Work item: Locate each line in the records below that contains the string "FuzzyLilSeal", treating uppercase and lowercase letters as distinct, and copy every such line.

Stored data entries
----

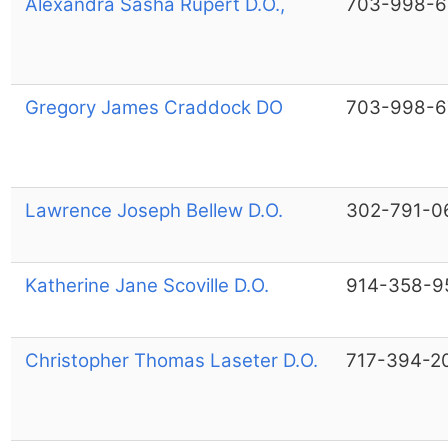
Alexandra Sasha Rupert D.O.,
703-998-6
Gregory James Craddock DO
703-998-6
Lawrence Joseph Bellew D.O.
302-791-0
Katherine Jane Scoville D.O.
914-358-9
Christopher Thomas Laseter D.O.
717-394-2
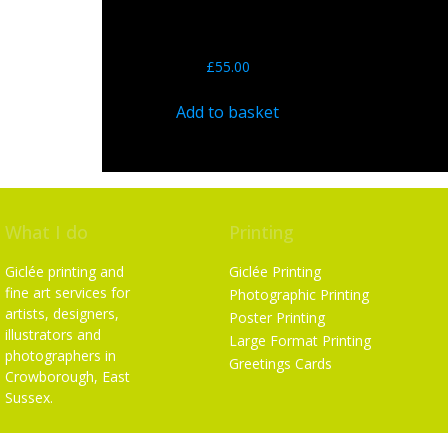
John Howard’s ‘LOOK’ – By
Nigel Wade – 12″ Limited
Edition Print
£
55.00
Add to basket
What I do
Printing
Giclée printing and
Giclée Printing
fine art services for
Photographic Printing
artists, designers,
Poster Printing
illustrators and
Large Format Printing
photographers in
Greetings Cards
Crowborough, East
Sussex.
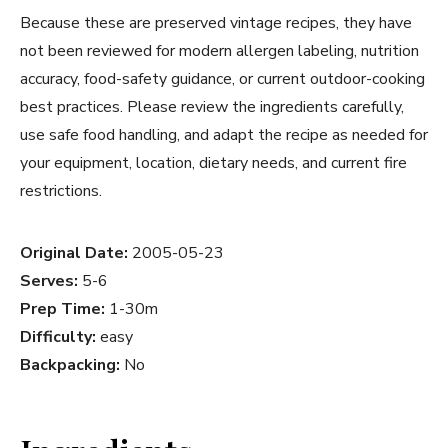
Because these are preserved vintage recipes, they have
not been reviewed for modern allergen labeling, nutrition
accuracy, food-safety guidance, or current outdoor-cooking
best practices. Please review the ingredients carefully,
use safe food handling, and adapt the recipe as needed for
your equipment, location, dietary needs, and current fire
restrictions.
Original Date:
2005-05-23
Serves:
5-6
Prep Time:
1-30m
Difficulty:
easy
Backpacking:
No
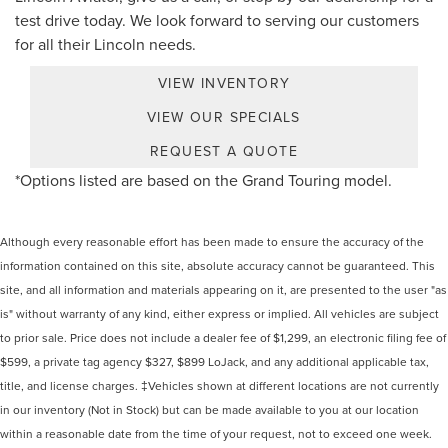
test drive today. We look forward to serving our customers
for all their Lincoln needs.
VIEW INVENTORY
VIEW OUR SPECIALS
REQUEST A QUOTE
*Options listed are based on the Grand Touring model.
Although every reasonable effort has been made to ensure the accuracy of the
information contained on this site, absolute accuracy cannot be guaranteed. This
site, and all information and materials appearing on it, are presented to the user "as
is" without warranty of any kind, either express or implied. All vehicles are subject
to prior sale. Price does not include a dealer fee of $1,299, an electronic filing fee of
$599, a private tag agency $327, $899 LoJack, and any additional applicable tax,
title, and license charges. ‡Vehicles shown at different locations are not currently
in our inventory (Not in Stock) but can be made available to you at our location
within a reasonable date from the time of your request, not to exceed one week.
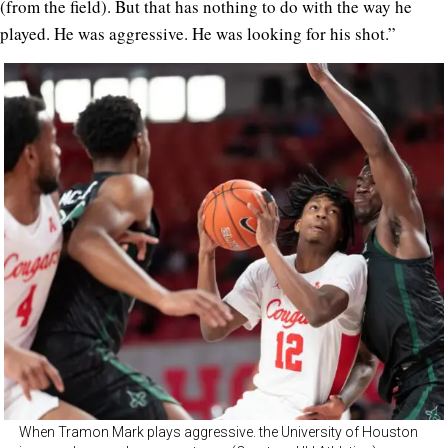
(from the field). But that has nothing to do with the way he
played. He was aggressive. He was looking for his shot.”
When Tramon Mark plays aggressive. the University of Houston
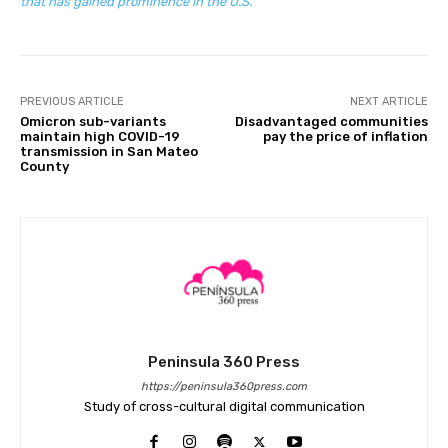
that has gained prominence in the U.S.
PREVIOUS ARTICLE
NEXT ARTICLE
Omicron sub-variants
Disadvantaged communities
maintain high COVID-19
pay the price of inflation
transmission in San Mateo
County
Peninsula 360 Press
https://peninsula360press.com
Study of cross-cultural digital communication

----

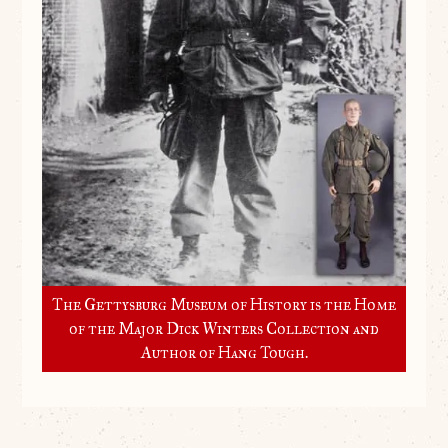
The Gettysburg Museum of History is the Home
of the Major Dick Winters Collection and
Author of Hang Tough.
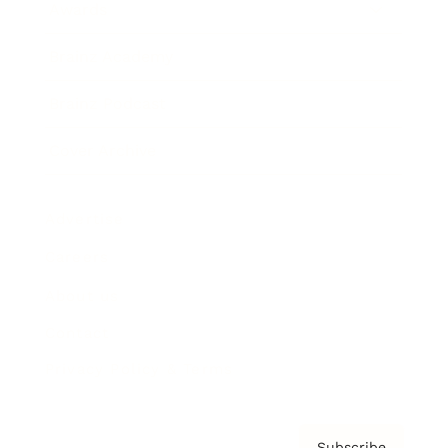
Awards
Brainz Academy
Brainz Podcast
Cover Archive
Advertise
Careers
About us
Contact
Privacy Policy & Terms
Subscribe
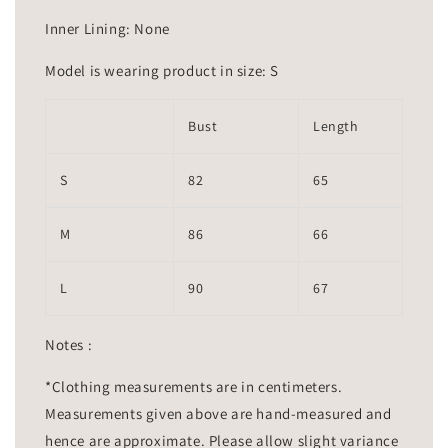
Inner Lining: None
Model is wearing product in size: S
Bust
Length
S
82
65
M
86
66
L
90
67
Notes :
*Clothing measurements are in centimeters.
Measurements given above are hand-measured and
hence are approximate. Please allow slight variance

----

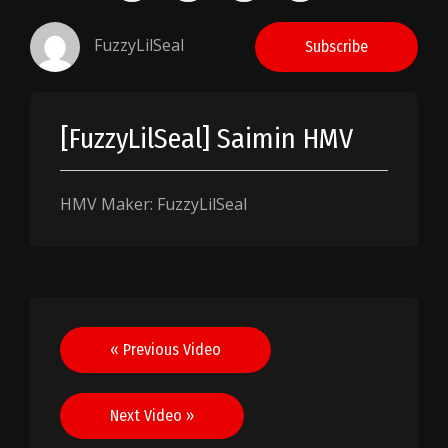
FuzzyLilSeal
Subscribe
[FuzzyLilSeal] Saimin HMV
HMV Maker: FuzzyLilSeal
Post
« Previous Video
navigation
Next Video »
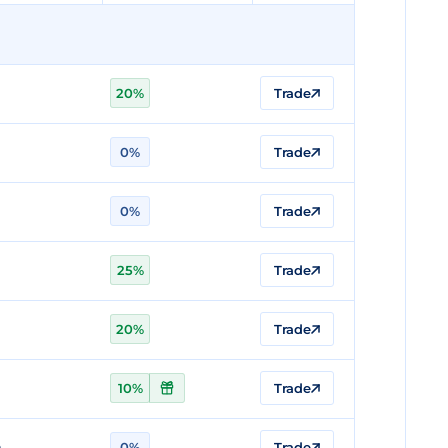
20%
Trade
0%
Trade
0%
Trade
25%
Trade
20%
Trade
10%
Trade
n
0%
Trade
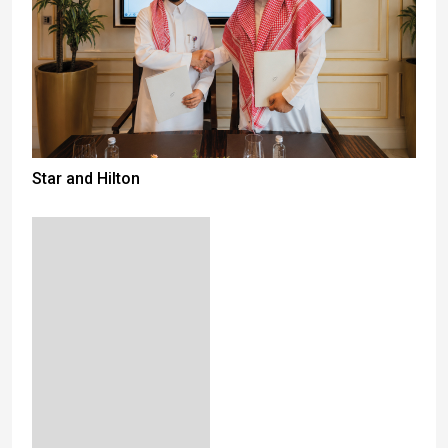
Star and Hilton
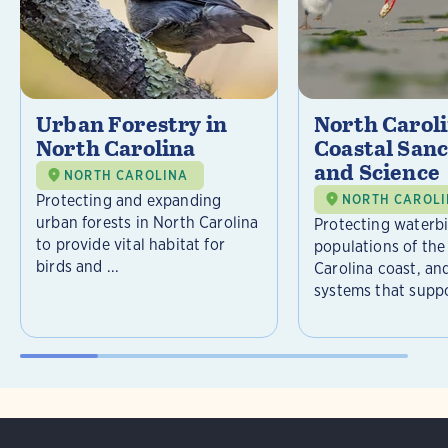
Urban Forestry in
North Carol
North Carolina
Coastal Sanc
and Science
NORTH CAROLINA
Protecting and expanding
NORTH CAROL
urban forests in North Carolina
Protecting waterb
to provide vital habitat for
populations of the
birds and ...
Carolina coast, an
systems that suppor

----

Reply:
FuzzyLilSeal
[FuzzyLilSeal] Saimin HMV
HMV Maker: FuzzyLilSeal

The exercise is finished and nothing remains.